■ **TASK INSTRUCTIONS**
Output the data below as a JSON array of strings, one string per line, with blank lines skipped. Leave out the picture placeholders.

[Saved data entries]
════════════════
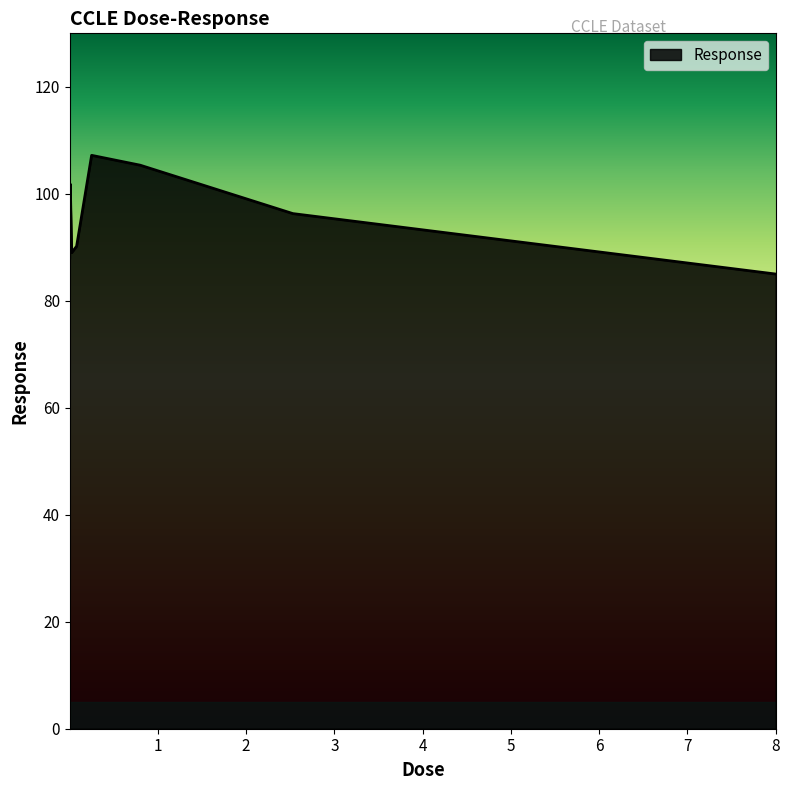

True or false: there are more than 2 points higher than both neighbors.

False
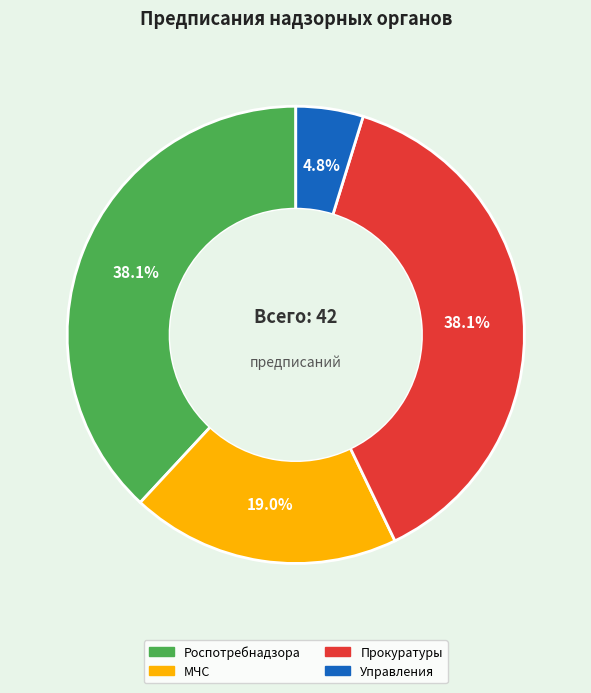

Count the number of slices in the pie.

4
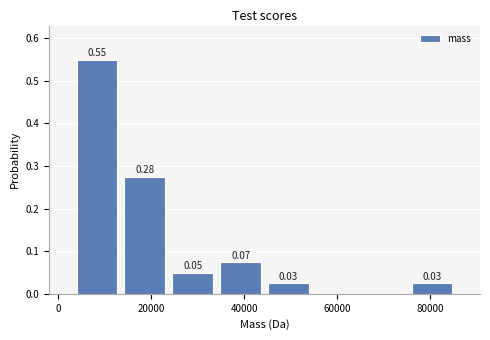

Which range on the x-axis has the tallest bar?

4000 to 14000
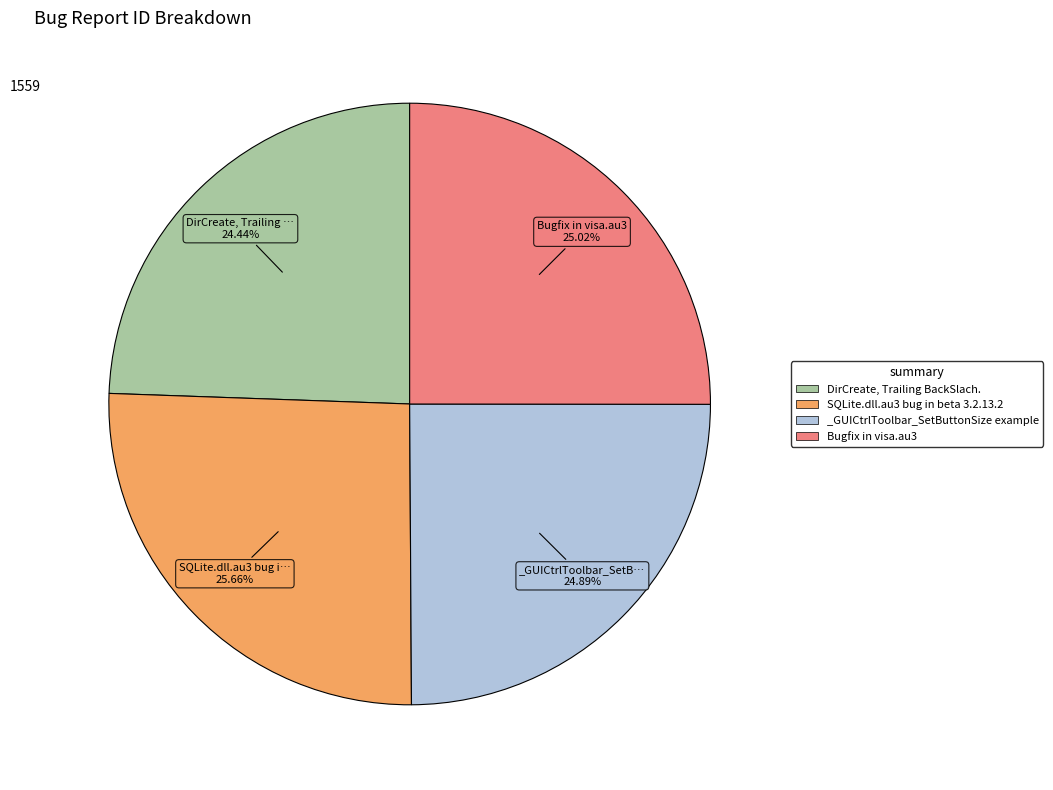

To the nearest percent, what percentage of the pie is _GUICtrlToolbar_SetButtonSize example?

25%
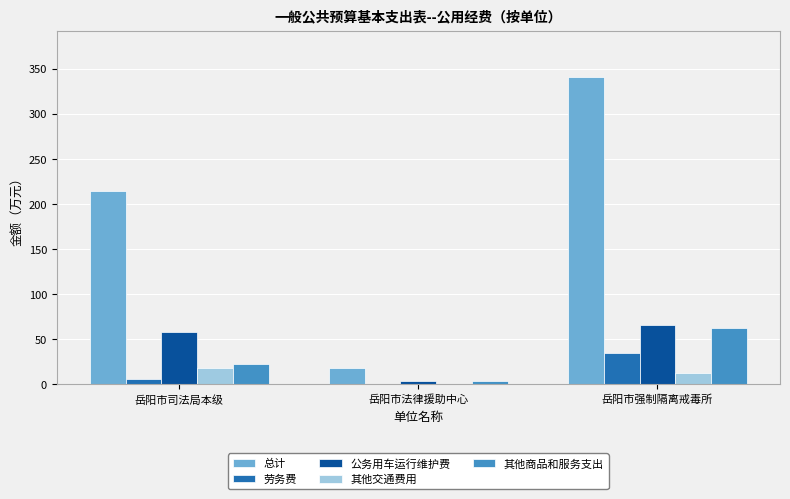

At which category is the sum across all series the highest?

岳阳市强制隔离戒毒所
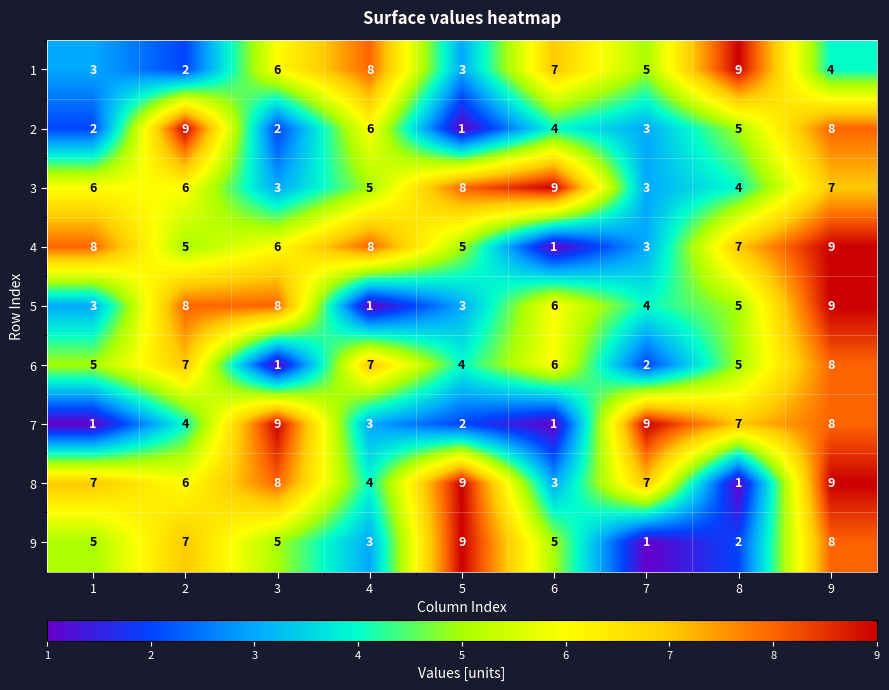

Is it true that 5 equals 5 at 8?

True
════════════════
■ **SOLUTION TO THIS PROBLEM**
[
  "True or false: there are more than 2 points higher than both neighbors.",
  "False",
  "Count the number of slices in the pie.",
  "4",
  "Which range on the x-axis has the tallest bar?",
  "4000 to 14000",
  "To the nearest percent, what percentage of the pie is _GUICtrlToolbar_SetButtonSize example?",
  "25%",
  "At which category is the sum across all series the highest?",
  "岳阳市强制隔离戒毒所",
  "Is it true that 5 equals 5 at 8?",
  "True"
]